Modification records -

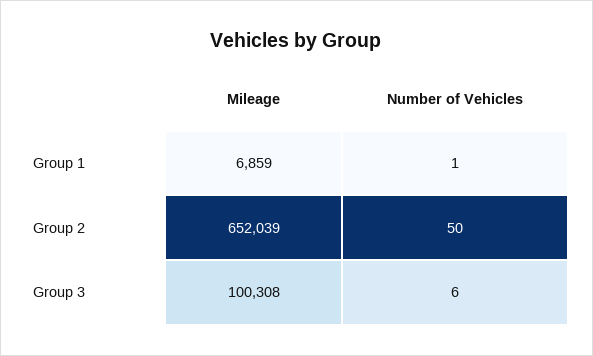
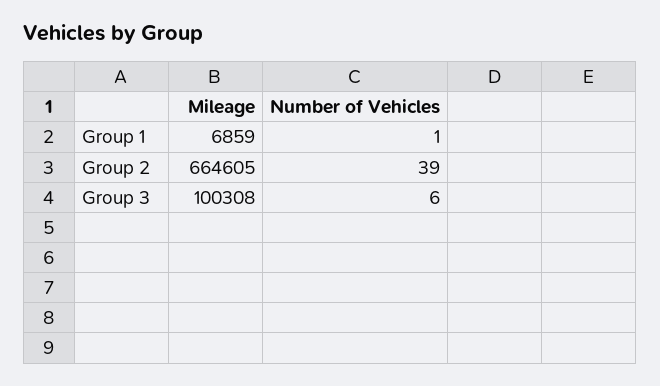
  {
    "Mileage": {
      "Group 1": 6859,
-     "Group 2": 652039,
+     "Group 2": 664605,
      "Group 3": 100308
    },
    "Number of Vehicles": {
      "Group 1": 1,
-     "Group 2": 50,
+     "Group 2": 39,
      "Group 3": 6
    }
  }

Problem to work on - Find how many lines above include "Group"; reply with the number only.

Result below - 8